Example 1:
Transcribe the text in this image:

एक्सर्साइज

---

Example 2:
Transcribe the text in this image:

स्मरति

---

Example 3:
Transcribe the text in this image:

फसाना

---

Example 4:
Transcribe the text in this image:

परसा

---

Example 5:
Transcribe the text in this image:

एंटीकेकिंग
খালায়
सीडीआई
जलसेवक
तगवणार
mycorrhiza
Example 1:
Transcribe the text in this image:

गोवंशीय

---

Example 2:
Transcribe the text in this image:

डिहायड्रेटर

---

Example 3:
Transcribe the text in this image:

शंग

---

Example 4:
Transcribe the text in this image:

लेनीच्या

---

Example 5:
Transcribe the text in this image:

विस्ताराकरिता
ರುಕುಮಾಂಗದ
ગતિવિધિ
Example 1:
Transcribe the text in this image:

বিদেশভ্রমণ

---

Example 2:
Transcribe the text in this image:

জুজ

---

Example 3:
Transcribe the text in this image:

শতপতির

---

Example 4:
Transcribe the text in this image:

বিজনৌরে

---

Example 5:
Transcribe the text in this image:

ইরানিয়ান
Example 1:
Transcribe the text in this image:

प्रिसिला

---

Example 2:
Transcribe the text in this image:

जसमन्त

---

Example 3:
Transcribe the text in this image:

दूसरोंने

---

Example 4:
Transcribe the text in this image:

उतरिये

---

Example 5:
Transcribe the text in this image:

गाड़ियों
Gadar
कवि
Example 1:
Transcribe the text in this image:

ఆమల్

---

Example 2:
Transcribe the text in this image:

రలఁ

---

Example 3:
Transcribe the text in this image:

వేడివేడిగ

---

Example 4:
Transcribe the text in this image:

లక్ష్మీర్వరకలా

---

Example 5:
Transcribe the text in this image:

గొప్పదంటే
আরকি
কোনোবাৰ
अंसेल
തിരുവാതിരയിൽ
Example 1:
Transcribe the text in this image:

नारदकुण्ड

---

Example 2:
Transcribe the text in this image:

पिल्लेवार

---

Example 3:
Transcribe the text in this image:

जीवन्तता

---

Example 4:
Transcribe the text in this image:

◆ ◆ ◆ ◆ ◆ ◆ ◆

# [Task details]
Recopy the entries above in their entirety, exactly.

# [Answer for the task]
Example 1:
Transcribe the text in this image:

एक्सर्साइज

---

Example 2:
Transcribe the text in this image:

स्मरति

---

Example 3:
Transcribe the text in this image:

फसाना

---

Example 4:
Transcribe the text in this image:

परसा

---

Example 5:
Transcribe the text in this image:

एंटीकेकिंग
খালায়
सीडीआई
जलसेवक
तगवणार
mycorrhiza
Example 1:
Transcribe the text in this image:

गोवंशीय

---

Example 2:
Transcribe the text in this image:

डिहायड्रेटर

---

Example 3:
Transcribe the text in this image:

शंग

---

Example 4:
Transcribe the text in this image:

लेनीच्या

---

Example 5:
Transcribe the text in this image:

विस्ताराकरिता
ರುಕುಮಾಂಗದ
ગતિવિધિ
Example 1:
Transcribe the text in this image:

বিদেশভ্রমণ

---

Example 2:
Transcribe the text in this image:

জুজ

---

Example 3:
Transcribe the text in this image:

শতপতির

---

Example 4:
Transcribe the text in this image:

বিজনৌরে

---

Example 5:
Transcribe the text in this image:

ইরানিয়ান
Example 1:
Transcribe the text in this image:

प्रिसिला

---

Example 2:
Transcribe the text in this image:

जसमन्त

---

Example 3:
Transcribe the text in this image:

दूसरोंने

---

Example 4:
Transcribe the text in this image:

उतरिये

---

Example 5:
Transcribe the text in this image:

गाड़ियों
Gadar
कवि
Example 1:
Transcribe the text in this image:

ఆమల్

---

Example 2:
Transcribe the text in this image:

రలఁ

---

Example 3:
Transcribe the text in this image:

వేడివేడిగ

---

Example 4:
Transcribe the text in this image:

లక్ష్మీర్వరకలా

---

Example 5:
Transcribe the text in this image:

గొప్పదంటే
আরকি
কোনোবাৰ
अंसेल
തിരുവാതിരയിൽ
Example 1:
Transcribe the text in this image:

नारदकुण्ड

---

Example 2:
Transcribe the text in this image:

पिल्लेवार

---

Example 3:
Transcribe the text in this image:

जीवन्तता

---

Example 4:
Transcribe the text in this image:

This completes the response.